---- STORED DATA

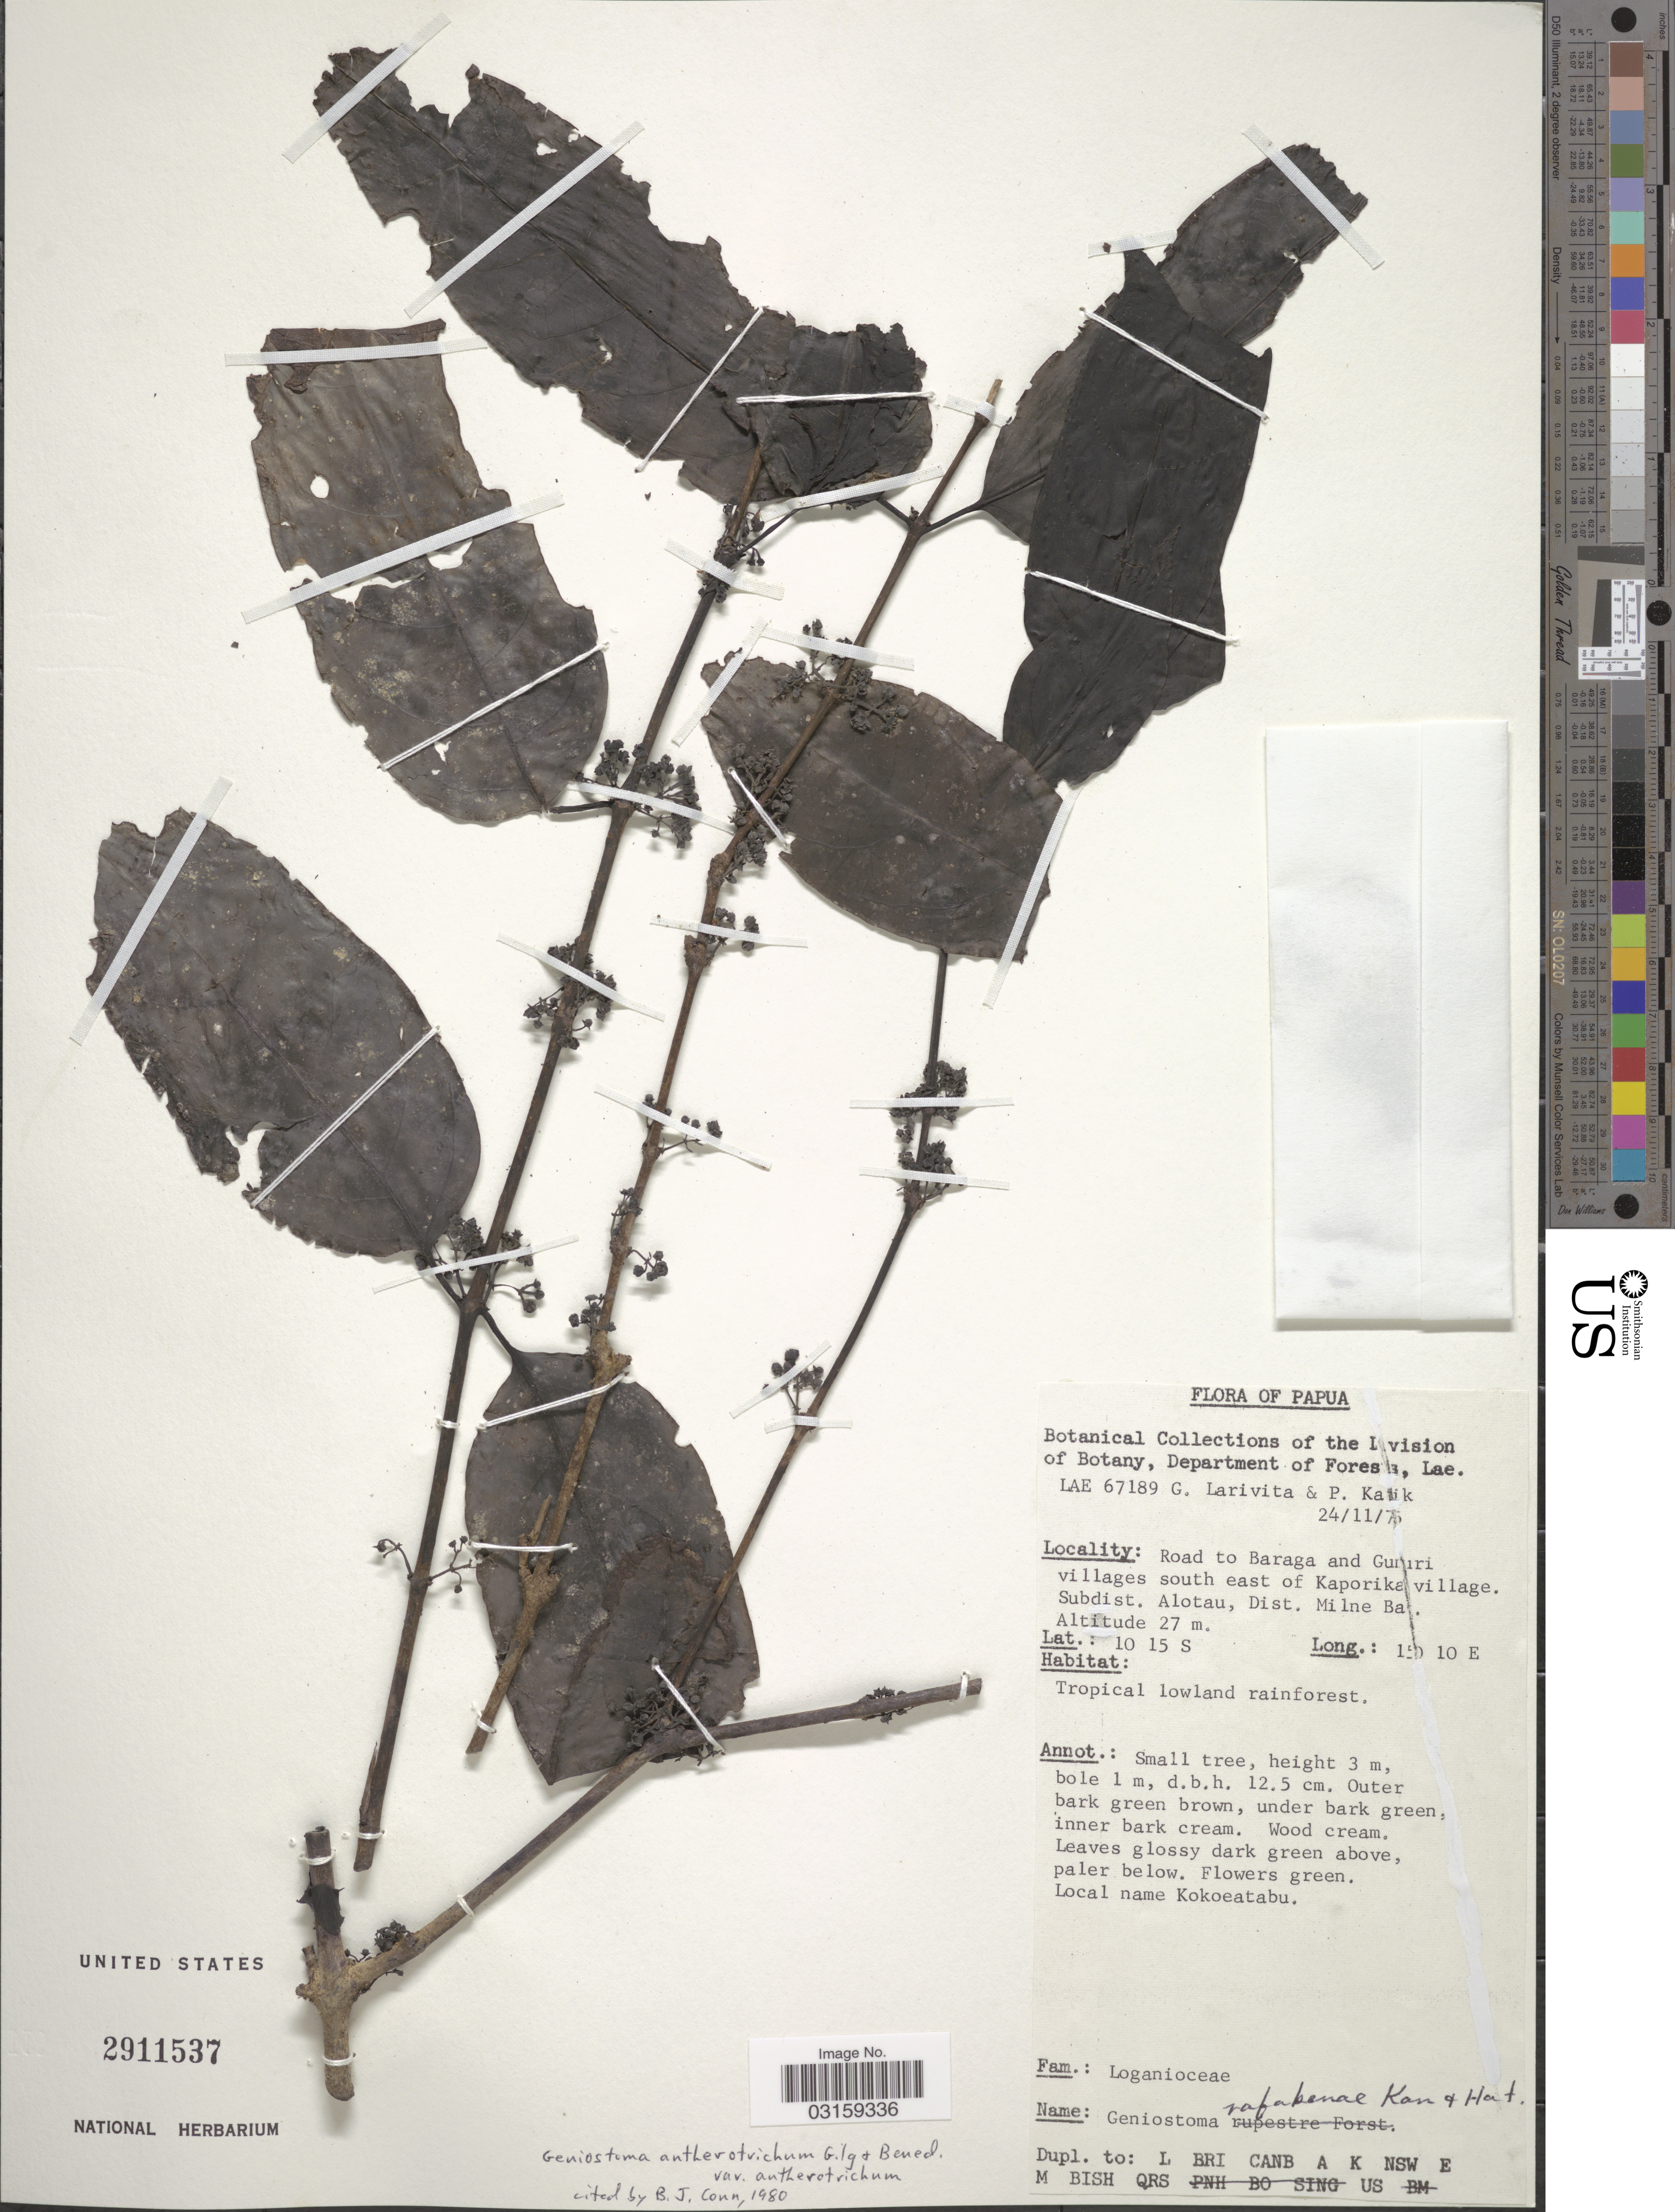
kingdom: Plantae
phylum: Tracheophyta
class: Magnoliopsida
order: Gentianales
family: Loganiaceae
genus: Geniostoma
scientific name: Geniostoma antherotrichum var. antherotrichum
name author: Gilg & Gilg-Ben.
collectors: G. Larivita & P. Katik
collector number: LAE 67189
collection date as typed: Transcribed d/m/y: 24/11/75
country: Papua New Guinea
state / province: Milne Bay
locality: Papua. Road to Baraga and Gu [illegible text]uri villages south east of Kaporika village. Subdist. Alotau, Dist. Milne Ba [illegible text].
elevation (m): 27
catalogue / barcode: US 2911537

--------

## GOAL
Please copy every line of the material above word for word, leaving out the pictures.

## SOLUTION TO THIS TASK
kingdom: Plantae
phylum: Tracheophyta
class: Magnoliopsida
order: Gentianales
family: Loganiaceae
genus: Geniostoma
scientific name: Geniostoma antherotrichum var. antherotrichum
name author: Gilg & Gilg-Ben.
collectors: G. Larivita & P. Katik
collector number: LAE 67189
collection date as typed: Transcribed d/m/y: 24/11/75
country: Papua New Guinea
state / province: Milne Bay
locality: Papua. Road to Baraga and Gu [illegible text]uri villages south east of Kaporika village. Subdist. Alotau, Dist. Milne Ba [illegible text].
elevation (m): 27
catalogue / barcode: US 2911537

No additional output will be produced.